Instructions to follow: Every line of the following records that includes "lines" should be copied.

Extracted information:
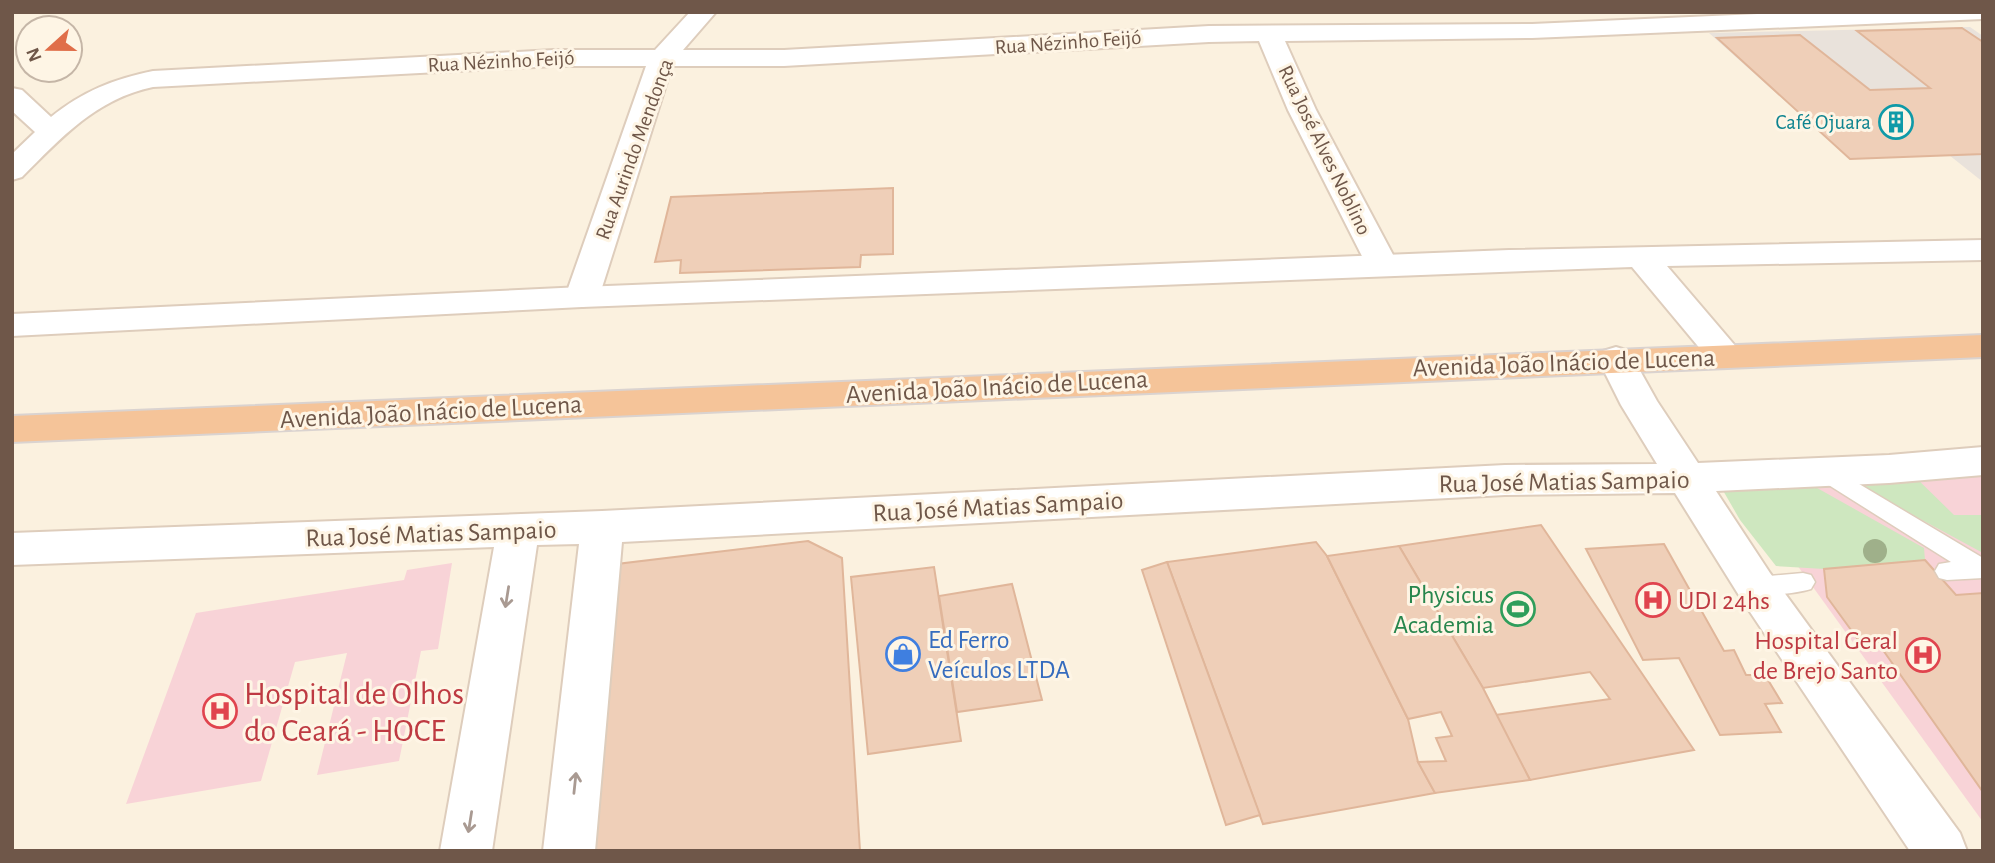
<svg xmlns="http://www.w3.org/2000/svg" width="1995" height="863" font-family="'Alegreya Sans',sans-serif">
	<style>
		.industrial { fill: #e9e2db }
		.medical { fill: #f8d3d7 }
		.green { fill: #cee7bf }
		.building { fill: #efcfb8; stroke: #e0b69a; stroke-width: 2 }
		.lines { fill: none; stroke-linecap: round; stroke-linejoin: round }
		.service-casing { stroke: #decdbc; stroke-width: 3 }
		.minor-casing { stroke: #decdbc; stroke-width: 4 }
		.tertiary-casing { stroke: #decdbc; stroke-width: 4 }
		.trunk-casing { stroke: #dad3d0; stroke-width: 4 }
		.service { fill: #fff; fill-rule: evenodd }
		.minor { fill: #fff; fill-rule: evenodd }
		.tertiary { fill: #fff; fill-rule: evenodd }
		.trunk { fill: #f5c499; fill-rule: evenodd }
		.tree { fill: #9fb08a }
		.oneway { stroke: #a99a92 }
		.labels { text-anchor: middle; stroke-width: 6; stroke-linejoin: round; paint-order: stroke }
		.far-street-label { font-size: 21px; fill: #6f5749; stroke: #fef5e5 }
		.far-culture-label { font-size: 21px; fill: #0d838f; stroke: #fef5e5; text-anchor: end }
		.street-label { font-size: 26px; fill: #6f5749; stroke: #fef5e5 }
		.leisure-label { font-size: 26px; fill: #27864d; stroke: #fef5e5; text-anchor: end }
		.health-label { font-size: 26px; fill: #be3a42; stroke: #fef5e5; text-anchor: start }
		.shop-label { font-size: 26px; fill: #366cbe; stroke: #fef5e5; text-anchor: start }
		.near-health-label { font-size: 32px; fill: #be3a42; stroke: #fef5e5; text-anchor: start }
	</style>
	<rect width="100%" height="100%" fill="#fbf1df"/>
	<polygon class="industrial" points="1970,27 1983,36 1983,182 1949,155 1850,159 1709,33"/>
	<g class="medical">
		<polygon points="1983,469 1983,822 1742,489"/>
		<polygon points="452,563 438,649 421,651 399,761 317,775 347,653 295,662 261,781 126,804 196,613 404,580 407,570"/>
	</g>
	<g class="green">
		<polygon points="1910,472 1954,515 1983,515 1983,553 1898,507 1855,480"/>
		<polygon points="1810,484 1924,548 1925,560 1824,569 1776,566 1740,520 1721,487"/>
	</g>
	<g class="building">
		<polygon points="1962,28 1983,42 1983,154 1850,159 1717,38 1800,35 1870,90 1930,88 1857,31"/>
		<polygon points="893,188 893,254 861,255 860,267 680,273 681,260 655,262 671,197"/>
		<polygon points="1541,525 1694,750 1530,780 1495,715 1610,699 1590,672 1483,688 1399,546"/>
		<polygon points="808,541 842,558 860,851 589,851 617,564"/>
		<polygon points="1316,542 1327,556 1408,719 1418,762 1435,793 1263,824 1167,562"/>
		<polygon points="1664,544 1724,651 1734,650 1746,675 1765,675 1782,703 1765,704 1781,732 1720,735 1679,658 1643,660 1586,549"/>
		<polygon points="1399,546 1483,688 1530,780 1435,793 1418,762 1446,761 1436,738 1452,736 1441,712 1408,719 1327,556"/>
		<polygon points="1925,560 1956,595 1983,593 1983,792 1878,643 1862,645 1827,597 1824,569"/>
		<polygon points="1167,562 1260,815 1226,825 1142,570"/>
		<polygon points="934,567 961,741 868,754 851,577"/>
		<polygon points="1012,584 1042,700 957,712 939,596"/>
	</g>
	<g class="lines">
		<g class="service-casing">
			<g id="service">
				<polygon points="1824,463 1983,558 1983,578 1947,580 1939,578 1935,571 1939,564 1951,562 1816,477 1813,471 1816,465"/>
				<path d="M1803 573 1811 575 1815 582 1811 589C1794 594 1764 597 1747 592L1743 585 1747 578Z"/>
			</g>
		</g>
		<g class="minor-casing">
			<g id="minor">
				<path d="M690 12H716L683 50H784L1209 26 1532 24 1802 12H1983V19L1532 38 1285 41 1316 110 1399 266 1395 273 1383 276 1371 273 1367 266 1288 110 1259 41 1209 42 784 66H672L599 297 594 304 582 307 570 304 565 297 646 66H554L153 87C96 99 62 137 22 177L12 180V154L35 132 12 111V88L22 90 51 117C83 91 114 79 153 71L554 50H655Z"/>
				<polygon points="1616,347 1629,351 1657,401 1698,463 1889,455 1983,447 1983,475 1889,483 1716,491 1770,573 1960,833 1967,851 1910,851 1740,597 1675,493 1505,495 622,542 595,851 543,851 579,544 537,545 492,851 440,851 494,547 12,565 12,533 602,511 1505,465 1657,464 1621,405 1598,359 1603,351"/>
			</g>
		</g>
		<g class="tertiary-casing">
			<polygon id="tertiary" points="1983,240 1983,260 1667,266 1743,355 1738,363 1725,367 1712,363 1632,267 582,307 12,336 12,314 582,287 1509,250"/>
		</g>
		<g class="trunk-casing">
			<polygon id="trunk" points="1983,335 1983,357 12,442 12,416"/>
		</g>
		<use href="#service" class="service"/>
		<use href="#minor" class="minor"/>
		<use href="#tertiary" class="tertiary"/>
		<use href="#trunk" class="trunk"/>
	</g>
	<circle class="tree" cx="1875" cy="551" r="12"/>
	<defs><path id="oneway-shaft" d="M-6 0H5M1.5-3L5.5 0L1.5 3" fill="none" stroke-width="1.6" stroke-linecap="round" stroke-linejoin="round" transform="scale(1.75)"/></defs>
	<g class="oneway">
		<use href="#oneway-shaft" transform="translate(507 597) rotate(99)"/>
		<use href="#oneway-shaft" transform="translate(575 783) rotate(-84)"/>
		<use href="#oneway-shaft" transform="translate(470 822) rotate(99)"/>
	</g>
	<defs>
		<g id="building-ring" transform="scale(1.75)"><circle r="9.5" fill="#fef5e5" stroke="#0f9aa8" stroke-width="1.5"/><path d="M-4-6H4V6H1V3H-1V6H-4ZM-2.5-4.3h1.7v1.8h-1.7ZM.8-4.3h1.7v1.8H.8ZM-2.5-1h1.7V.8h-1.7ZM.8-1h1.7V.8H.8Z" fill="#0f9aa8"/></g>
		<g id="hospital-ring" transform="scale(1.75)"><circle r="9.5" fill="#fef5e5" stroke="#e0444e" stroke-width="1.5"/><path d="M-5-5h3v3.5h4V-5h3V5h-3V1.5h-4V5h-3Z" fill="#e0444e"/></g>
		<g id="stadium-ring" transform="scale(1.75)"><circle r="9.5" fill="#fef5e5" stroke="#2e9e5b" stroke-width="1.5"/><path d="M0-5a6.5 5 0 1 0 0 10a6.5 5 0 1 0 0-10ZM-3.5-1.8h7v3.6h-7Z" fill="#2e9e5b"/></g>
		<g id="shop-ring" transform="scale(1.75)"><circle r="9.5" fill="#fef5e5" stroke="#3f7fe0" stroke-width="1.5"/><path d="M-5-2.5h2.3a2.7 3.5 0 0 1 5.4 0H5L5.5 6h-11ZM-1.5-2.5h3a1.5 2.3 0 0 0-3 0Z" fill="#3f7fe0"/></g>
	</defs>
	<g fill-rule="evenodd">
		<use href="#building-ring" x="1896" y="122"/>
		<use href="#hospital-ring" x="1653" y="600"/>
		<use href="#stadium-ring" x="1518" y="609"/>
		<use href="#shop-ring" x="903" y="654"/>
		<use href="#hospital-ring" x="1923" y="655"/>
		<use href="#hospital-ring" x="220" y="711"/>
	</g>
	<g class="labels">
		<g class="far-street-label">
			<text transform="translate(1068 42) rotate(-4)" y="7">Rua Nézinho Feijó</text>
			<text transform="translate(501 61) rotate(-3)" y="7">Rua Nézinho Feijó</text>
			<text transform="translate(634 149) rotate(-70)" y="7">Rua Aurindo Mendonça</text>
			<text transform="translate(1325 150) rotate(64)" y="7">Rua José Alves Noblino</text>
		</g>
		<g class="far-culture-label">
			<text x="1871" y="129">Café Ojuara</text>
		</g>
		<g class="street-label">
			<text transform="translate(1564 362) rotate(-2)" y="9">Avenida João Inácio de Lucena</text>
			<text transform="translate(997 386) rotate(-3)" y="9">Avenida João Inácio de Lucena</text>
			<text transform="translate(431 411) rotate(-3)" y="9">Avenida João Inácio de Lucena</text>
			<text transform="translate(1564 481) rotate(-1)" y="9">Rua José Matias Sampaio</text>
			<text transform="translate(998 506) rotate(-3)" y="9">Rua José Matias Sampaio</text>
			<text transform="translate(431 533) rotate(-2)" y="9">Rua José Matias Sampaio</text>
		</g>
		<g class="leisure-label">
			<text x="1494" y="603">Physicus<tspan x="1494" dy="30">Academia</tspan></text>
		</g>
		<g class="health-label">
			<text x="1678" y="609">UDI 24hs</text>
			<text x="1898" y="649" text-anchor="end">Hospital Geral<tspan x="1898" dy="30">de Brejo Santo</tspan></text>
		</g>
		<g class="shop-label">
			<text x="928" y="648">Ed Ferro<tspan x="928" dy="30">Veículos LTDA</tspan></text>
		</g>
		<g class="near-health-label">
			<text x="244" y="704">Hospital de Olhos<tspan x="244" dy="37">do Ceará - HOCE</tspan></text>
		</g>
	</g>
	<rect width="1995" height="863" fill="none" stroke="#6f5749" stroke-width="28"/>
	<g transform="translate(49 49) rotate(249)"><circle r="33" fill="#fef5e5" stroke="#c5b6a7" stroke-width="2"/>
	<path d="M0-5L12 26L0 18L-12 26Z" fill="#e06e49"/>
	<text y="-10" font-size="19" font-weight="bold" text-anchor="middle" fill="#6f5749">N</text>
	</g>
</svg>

Response to the task:
		.lines { fill: none; stroke-linecap: round; stroke-linejoin: round }
	<g class="lines">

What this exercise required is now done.